##### Passage provided #####
Peninei Halakhah is a contemporary book on practical Jewish law by Rabbi Eliezer Melamed that’s wildly popular in many parts of the religious world in Israel, and internationally—even used widely as a textbook in religious schools.
And here, what’s implied elsewhere is spelled out as explicitly as possible:
While lesbian sex is considered promiscuous… a married woman who engages in it is not [regarded as adulterous], since this activity involves no penetration in the way that a man penetrates a woman (Peninei Halakha, Ch 4, Laws of Maintaining the Covenant 12)
Why is it not really sex? No penis. The presence of a penis is what turns the Velveteen Fooling Around
into something real.This idea is still prevalent now! SO prevalent!
One of the questions that Michael Bronski, Ann Pellegrini, and Michael Amico included in their 2013 book on “Myths about LGBT Life and People,” was, “Is Lesbian Sex ‘Real Sex’?”
They write,
Many men (straight and gay) simply cannot imagine that real sex takes place without a penis. For this reason, lesbian sex has become a cultural marker, a stand-in, for the question “What actually counts as sex?”—for anyone.
According to contemporary stereotypes, queer women’s/femme’s sexuality either doesn’t exist—believed to die as soon as it’s born, faded into a U-Haul-assisted “lesbian bed death” haze of cats, tea, and emotional companionship [1, 2, 3] —or it’s just pritzuta b’alma—a little mere licentiousness with Katy Perry and cherry chapstick. [1, 2]
It has no substance, no heft. No weight. No penis.
Because patriarchy has decided for the last 2000+ years that that’s what defines sex.
Female sexuality, on its own, is regarded as not only fundamentally unserious (pritzuta!) but as something that doesn’t really even exist.
So Maimonides says that female same-sex sexual activity is not prohibited. But even so, if they get caught, they should be given “lashes for rebellion.” Yes, unfortunately this was a real thing. Mostly it’s meant for people who violate Rabbinic (rather than Torah-ordained) commandments, like lighting Shabbat candles or the laws of Purim, or people who were disrespectful to the Rabbinic court. So this not-forbidden thing starts to sound like it’s getting a pretty harsh punishment given that it… didn’t violate anything specifically and wasn’t bothering anyone? But that’s just me.
Male sexuality is a toeva—this? It’s not sex, but she must be whipped for “rebellion,” so she will know her place better.
You see how this is sexism and homophobia rolled up together? How the homophobia of lesbianism is rolled into the misogyny of women, the refusal to take them seriously yet to demand they stay in their place? (As opposed to male homophobia—misogynistic because it crosses boundaries of “appropriate” masculinity, constructions of power and domination in patriarchy, etc.)
I do not know how many women throughout history have been harmed by this choice of Maimonides’ to institute lashes—physically, emotionally, spiritually—but I imagine it was a lot. Just as the choice to use the most homophobic possible reading of Leviticus 18 and 20 has done profound violence to untold men throughout history. Let us honor all of them.
Am I allowed to find the last line bitterly hilarious?
A man should be strict with his wife in this matter, and should prevent women who are known to engage in this practice from visiting her, and prevent her from going to them.
##### Data provided #####
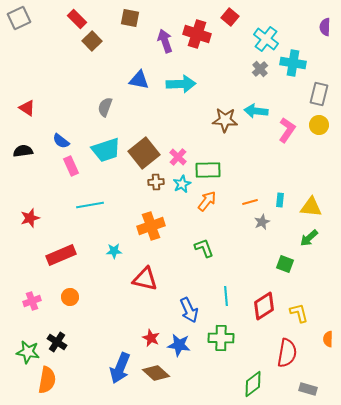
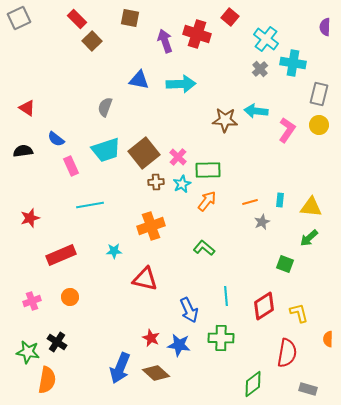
blue semicircle at (61, 141): moved 5 px left, 2 px up
green L-shape at (204, 248): rotated 30 degrees counterclockwise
#####
Problems to work on =
(a) Repeat the passage on Jewish law and lesbian sex, starting with "You see how" and going on through "all of them.", but substitute "floggings" for "lashes".
(b) Resume the passage on Jewish law and lesbian sex after its final sentence and keep writing in the same voice.

Answers to the exercises =
(a)
You see how this is sexism and homophobia rolled up together? How the homophobia of lesbianism is rolled into the misogyny of women, the refusal to take them seriously yet to demand they stay in their place? (As opposed to male homophobia—misogynistic because it crosses boundaries of “appropriate” masculinity, constructions of power and domination in patriarchy, etc.)
I do not know how many women throughout history have been harmed by this choice of Maimonides’ to institute floggings—physically, emotionally, spiritually—but I imagine it was a lot. Just as the choice to use the most homophobic possible reading of Leviticus 18 and 20 has done profound violence to untold men throughout history. Let us honor all of them.

(b)
No telling what Wilma and Betty are up to when Fred and Barney are at the beit midrash quarry.
If you don’t know this song, below, it (released 1995) preceded the Katy Perry one and is entirely different, and far superior, with only the title in common.
But, like, notice how even the lyrics of the song echo exactly the trope to which Maimonides alludes in 12th c. Egypt. That, my friends, is a very strong trope. Also, yes, likely a long-standing historical reality—but also really, really, really a strong trope.
I want to talk about the word “dyke” for a moment.
Back in the Late Pleistocene era when I was coming out (early 90s), both “dyke” and “queer” were understood to be reclaimed former slurs. Queer Nation intentionally chose in-your-face language for organizing. And, like, we had the Dyke March, dyke bars, Dykes on Bikes opening Pride, Allison Bechdel’s legendary (still holds up) comic in the free weeklies- “Dykes to Watch Out For.”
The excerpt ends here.